#### [READING TEXT]
--------------------
If that happens, Johnson could be forced to make a very difficult choice. “The government will be back in a position of possibly having to make a political decision on what is an acceptable number of cases and deaths versus not sticking to their roadmap and possibly going back to harder lockdown measures,” says Christina Pagel, professor of operational research at University College London.
While Johnson might claim that reversing course is out of the question, he could probably do so with minimal political damage. “Polling consistently shows the public is happy for the government to be as authoritarian as it needs to be to get out of this crisis,” says Ford.
Another hot debate in Westminster helpfully illustrates this appetite for the government to do whatever is needed. There is currently looming tussle over the idea that Brits will need to carry Covid status certification (otherwise known as vaccine passports) in order to attend major sporting events or nightclubs later this summer.
Many members of Johnson’s Conservative party are dead against this idea and are worried the government may attempt to ram legislation through without proper scrutiny. “First of all, it’s not entirely clear who this would even protect. Second, it’s clearly a terrible violation of personal liberty to make people carry identification concerning their health status,” says David Davis, a former Conservative Cabinet minister.
New libertarian parties have been formed during the pandemic to oppose the government’s lockdown measures and other apparently illiberal policies. However, even people campaigning for those parties accept that they are struggling to outflank Johnson on the right.
“We know we are on about 3% of the vote. This is about laying down a marker and occupying the libertarian space and ideas Johnson has arrogantly abandoned,” a spokesperson for the Reform Party – formerly Nigel Farage’s Brexit Party – told CNN.
Page’s research confirms this. “Only about a quarter of the public is dead against showing an app that confirms you’ve had a jab to go to the theater or a club if that’s what it takes,” he says.
--------------------
#### [HOW TO COMPLETE THIS TASK]
Copy out the whole text on Johnson, lockdown measures and vaccine passports word for word. Rely only on the text above.
--------------------
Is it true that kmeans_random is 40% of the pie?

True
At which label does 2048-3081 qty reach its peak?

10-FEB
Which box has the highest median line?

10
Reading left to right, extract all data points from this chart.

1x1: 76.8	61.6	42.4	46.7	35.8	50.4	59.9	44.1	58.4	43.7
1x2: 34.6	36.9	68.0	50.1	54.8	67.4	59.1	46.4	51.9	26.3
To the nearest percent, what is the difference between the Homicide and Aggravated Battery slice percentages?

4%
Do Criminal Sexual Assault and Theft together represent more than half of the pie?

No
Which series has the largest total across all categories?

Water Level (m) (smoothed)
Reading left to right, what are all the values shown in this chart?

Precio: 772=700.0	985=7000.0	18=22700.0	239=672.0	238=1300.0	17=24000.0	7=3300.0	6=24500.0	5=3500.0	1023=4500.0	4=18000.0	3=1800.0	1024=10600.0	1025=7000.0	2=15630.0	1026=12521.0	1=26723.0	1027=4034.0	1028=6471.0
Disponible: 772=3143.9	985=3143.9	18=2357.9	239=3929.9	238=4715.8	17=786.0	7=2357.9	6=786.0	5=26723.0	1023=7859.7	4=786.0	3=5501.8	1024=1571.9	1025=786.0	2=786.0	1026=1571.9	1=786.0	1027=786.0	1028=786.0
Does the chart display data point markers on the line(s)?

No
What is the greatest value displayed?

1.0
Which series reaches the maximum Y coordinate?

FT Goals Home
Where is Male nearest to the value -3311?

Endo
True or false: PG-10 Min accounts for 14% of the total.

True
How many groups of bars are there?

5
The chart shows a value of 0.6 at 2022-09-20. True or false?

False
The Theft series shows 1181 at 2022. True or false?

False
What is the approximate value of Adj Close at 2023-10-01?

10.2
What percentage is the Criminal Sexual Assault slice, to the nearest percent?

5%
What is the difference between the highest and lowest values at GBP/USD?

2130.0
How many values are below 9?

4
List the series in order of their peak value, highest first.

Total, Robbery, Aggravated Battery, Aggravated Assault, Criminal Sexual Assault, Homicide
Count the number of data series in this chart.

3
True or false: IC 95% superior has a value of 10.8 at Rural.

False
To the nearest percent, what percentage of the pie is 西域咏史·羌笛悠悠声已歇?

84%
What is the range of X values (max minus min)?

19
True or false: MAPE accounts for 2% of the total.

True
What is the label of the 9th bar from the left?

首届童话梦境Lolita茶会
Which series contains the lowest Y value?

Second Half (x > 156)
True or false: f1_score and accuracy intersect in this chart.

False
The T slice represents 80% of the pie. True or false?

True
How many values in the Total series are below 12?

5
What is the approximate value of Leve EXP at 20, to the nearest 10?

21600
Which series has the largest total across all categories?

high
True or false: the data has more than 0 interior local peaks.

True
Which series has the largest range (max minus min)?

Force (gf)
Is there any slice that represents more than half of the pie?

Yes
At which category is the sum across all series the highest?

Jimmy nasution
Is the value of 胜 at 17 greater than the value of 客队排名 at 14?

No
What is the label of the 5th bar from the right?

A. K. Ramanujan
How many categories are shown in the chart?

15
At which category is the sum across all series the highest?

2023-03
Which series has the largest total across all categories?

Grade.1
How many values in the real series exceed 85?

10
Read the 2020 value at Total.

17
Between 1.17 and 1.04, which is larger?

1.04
--------------------
#### [SOLUTION TO THIS PROBLEM]
If that happens, Johnson could be forced to make a very difficult choice. “The government will be back in a position of possibly having to make a political decision on what is an acceptable number of cases and deaths versus not sticking to their roadmap and possibly going back to harder lockdown measures,” says Christina Pagel, professor of operational research at University College London.
While Johnson might claim that reversing course is out of the question, he could probably do so with minimal political damage. “Polling consistently shows the public is happy for the government to be as authoritarian as it needs to be to get out of this crisis,” says Ford.
Another hot debate in Westminster helpfully illustrates this appetite for the government to do whatever is needed. There is currently looming tussle over the idea that Brits will need to carry Covid status certification (otherwise known as vaccine passports) in order to attend major sporting events or nightclubs later this summer.
Many members of Johnson’s Conservative party are dead against this idea and are worried the government may attempt to ram legislation through without proper scrutiny. “First of all, it’s not entirely clear who this would even protect. Second, it’s clearly a terrible violation of personal liberty to make people carry identification concerning their health status,” says David Davis, a former Conservative Cabinet minister.
New libertarian parties have been formed during the pandemic to oppose the government’s lockdown measures and other apparently illiberal policies. However, even people campaigning for those parties accept that they are struggling to outflank Johnson on the right.
“We know we are on about 3% of the vote. This is about laying down a marker and occupying the libertarian space and ideas Johnson has arrogantly abandoned,” a spokesperson for the Reform Party – formerly Nigel Farage’s Brexit Party – told CNN.
Page’s research confirms this. “Only about a quarter of the public is dead against showing an app that confirms you’ve had a jab to go to the theater or a club if that’s what it takes,” he says.